АРТЕМОН: Так она же и смерти моей дожидается. На вот, выкуси! (Протягивает кукиш.) А цирк весь вот ему отпишу (указывает на Буратино). По крайности, деловому человеку  нажитое доверить не страшно. А ты мне больше не дочь. И видеть тебя здесь не желаю. Иди, поищи добрых людей, может, хоть в уборщицы возьмут. А нет, так хоть на панель. Вся в мамочку удалась, что рожей, что гонором.

Буратино заливисто смеется.

БУРАТИНО: Нечего сказать, хоть в этом девчонке повезло. (Сам себя прерывает.) Папаша, полегче, а то кому же я псарню свою передам? (Зловеще, глядя на Коломбину и явно подначивая её.) Или мне их на «каракуль» пустить? Шубу пошить.
КОЛОМБИНА:  А мой скальп – на воротник.

Даже Буратино опешил.

БУРАТИНО: Девочка, уж не рехнулась ли ты? Или шутки шутишь? (Присматривается к ней.) Мне становится жаль, что нас не сосватали. Вот была бы парочка: баранчик да ярочка.

Резко за руку поднимает её с кровати, подхватывает под руки и кружит, припевая «хоп-хоп-хоп». Коломбина так же резко останавливается и отвешивает ему громкую оплеуху.

КОЛОМБИНА: (спокойно) О собачках можешь не беспокоиться, я о них уже позаботилась.
БУРАТИНО и АРТЕМОН: (в один голос) Что значит «позаботилась»?! 

Коломбина молча выбегает из комнаты. Оба бегут за ней следом.



ВТОРОЙ ВЕЧЕР

Ночь. Дождь. Река. Мост. Коломбина, промокшая до нитки, стелет какой-то рваный  брезент, садится в центре, вокруг неё устраиваются собачки.

КОЛОМБИНА: Здесь хоть сверху не льёт. Сейчас согреемся.

 Достаёт из сумки свёрток, разворачивает. Это оказывается колбаса. Коломбина разрывает её на возможно одинаковые куски и раздаёт собакам. Сама грызёт какой-то кусок хлеба, собирая крошки  с  подола платья.

КОЛОМБИНА: Деньги закончились.
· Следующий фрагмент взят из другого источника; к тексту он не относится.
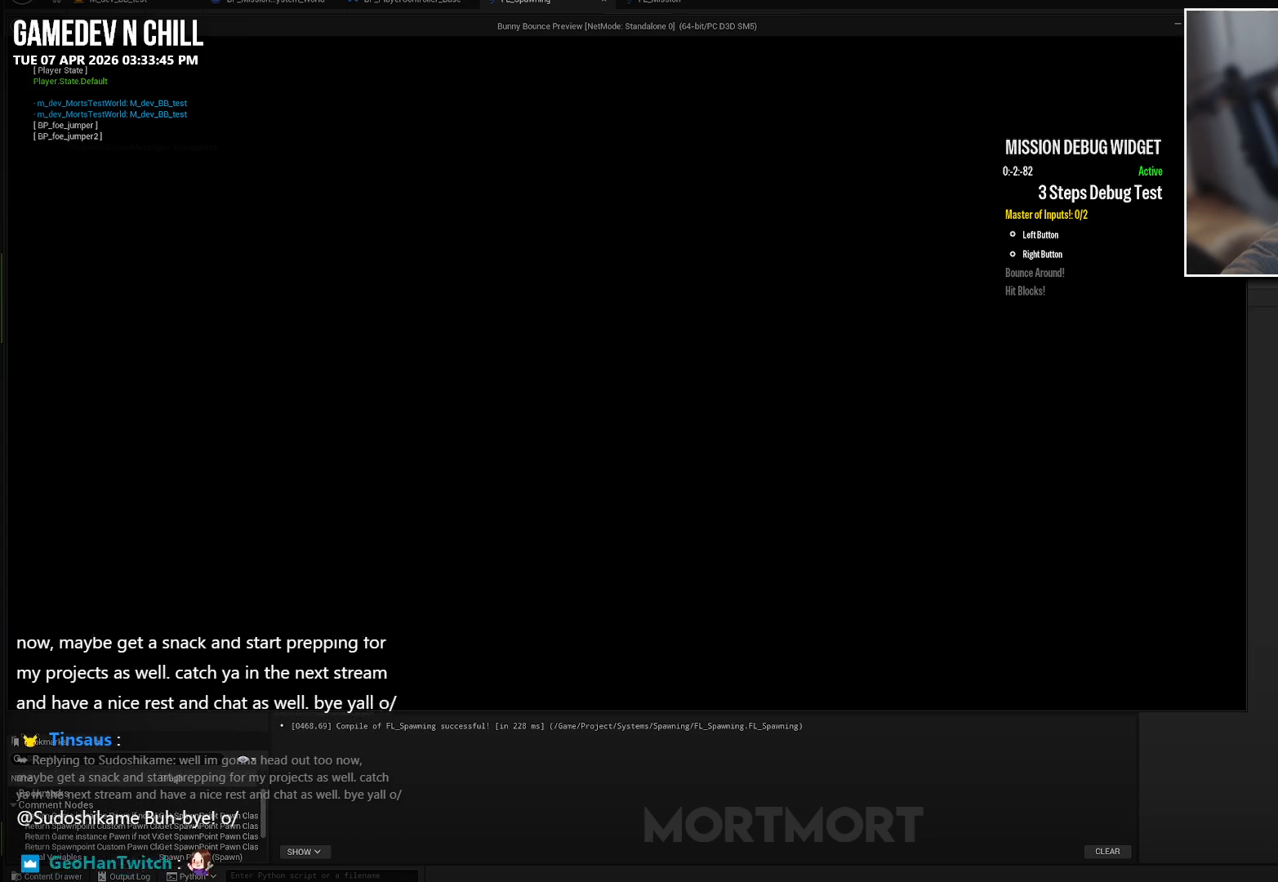
{"buttons": [], "left_stick": "up-right", "right_stick": "center", "events": [[50, "left_stick", "left"], [133, "left_stick", "down-left"], [317, "left_stick", "down-right"], [383, "left_stick", "right"], [500, "left_stick", "up-right"]]}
Теперь главная моя задача – не заболеть, а ваша – понравиться директору заезжего шапито. В противном случае меня «волны снесут под коряги», а вы закончите ваши жизни на помойках. Смею вас заверить: моя участь куда завиднее.
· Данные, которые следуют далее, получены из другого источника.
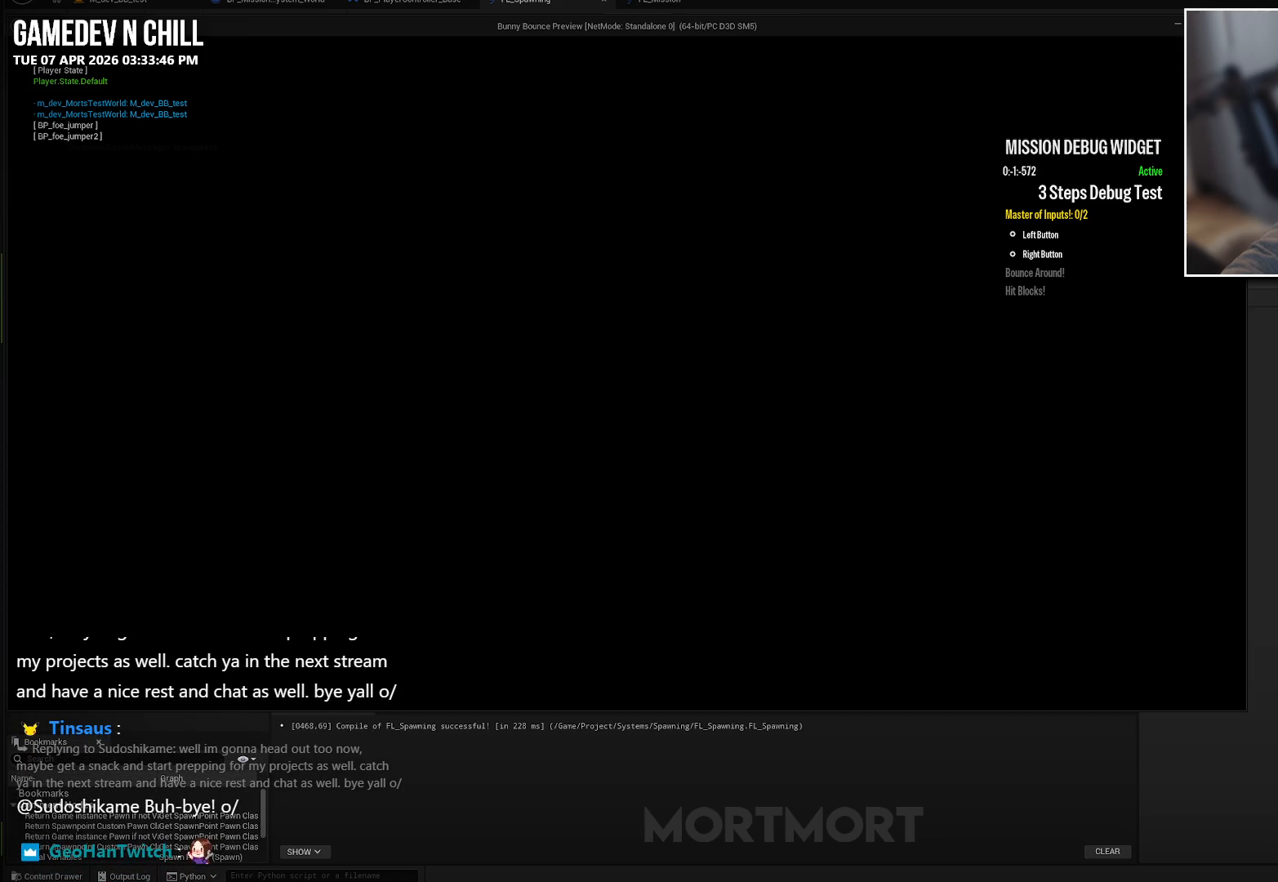
{"buttons": [], "left_stick": "down-left", "right_stick": "center", "events": [[150, "left_stick", "up-left"], [233, "left_stick", "left"], [367, "left_stick", "down-left"]]}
Уныло смотрит на реку. Сначала судорожно вздыхает, потом всхлипывает и начинает плакать. Собаки слизывают слёзы с её лица. Из темноты выходит Дуримар.

ДУРИМАР: Девочка моя, я знал, что тебя найду. Что же ты наделала? Ведь даже Буратино сбился с ног, тебя искавши. (Прижимает её к себе.) Успокойся, глупенькая, а не то мне придётся включить перпетуум-мобиле. (Коломбина пробует улыбнуться сквозь слёзы.) Однако, хорошо, что именно я тебя нашёл. Отец твой весь в негодовании. Потому, думается мне, было бы неплохо тебе пока побыть где-нибудь в укромном уголке. До того часа, когда первые страсти поулягутся. Кстати, и в милицию заявлено. Буратино объявил тебя воровкой. (Передразнивает.) «Она украла моих зверей!» Есть тут у меня на примете домик, где вас никто искать не станет. А с Артемоном я сам поговорю. Всё образуется. Вот увидишь. Идём, идём.
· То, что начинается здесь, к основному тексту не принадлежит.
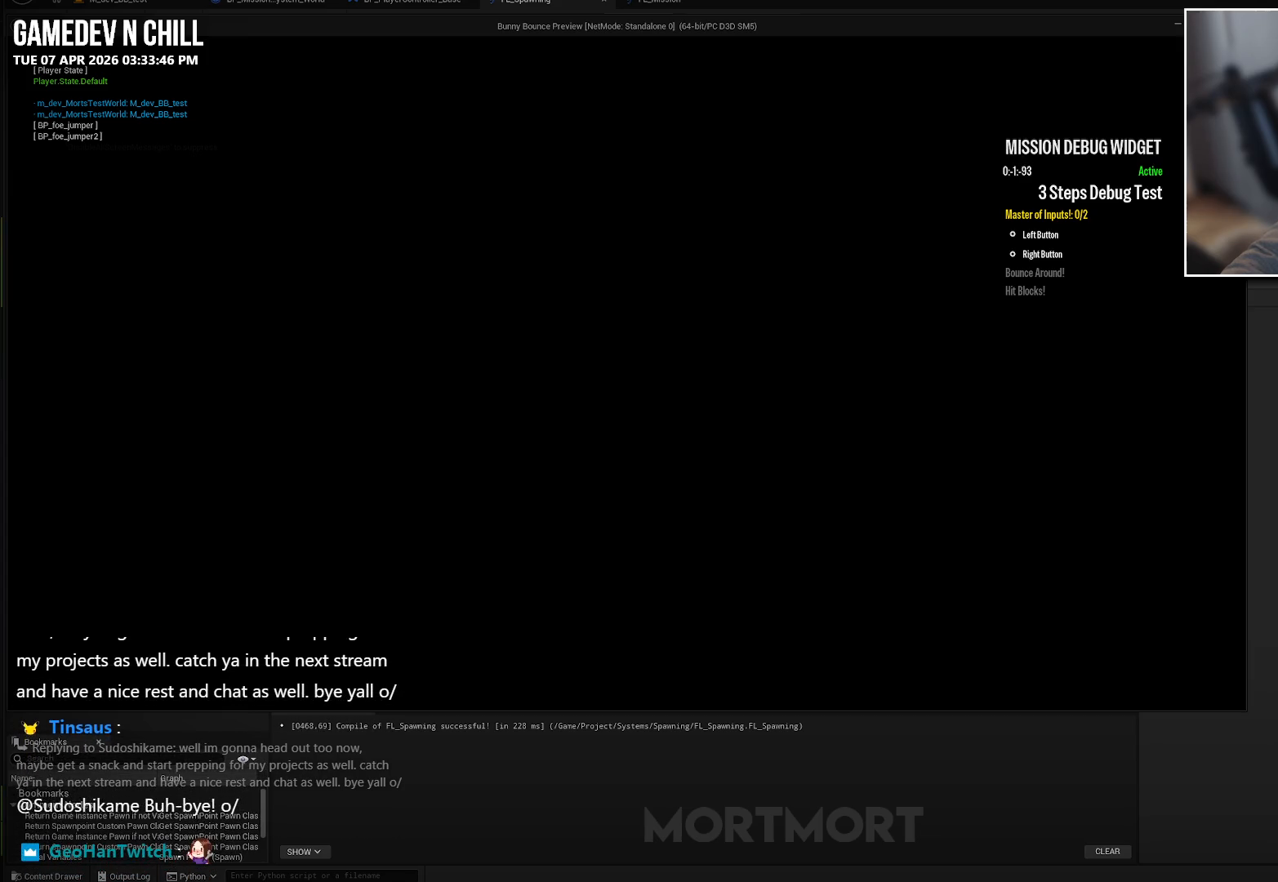
{"buttons": [], "left_stick": "left", "right_stick": "center", "events": [[83, "left_stick", "down-right"], [150, "left_stick", "right"], [300, "left_stick", "up"], [433, "left_stick", "left"]]}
Дуримар помогает Коломбине подняться, укрывает своим пальто и уводит вдоль берега реки, приговаривая что-то утешительное. Собачки бегут следом. Темно. Ночь.

Тот же вечер. Небольшая комната в маленькой квартирке. Жильё заметно холостяцкое, хоть и чисто прибранное. Не бедно, но уюта нет. Шкаф, стол, два стула, кровать застелена покрывалом. На одной стене – чёрная островерхая шляпа, на другой – белый колпак в цветных шариках.
Входят Коломбина и Дуримар, следом вбегают все собачки и затевают весёлую возню. Дуримар цыкает на них, и, в конце концов, они чинно рассаживаются полукругом, как на арене.

КОЛОМБИНА: Куда вы меня привели?
ДУРИМАР: А ты не догадываешься?
КОЛОМБИНА: (оглядываясь) Кажется, догадываюсь. Опять к клоунам. Я ведь только от них ушла. Я от них устала. Господи, как я устала.

Садится к столу, кладёт голову на руки и снова плачет.

ДУРИМАР: Глупенькая моя девочка. Ты устала не от клоунов. Ты устала от отчаяния. Да-да, такое бывает очень часто. Даже слишком часто. Вот только… я так хотел бы, чтобы не у тебя.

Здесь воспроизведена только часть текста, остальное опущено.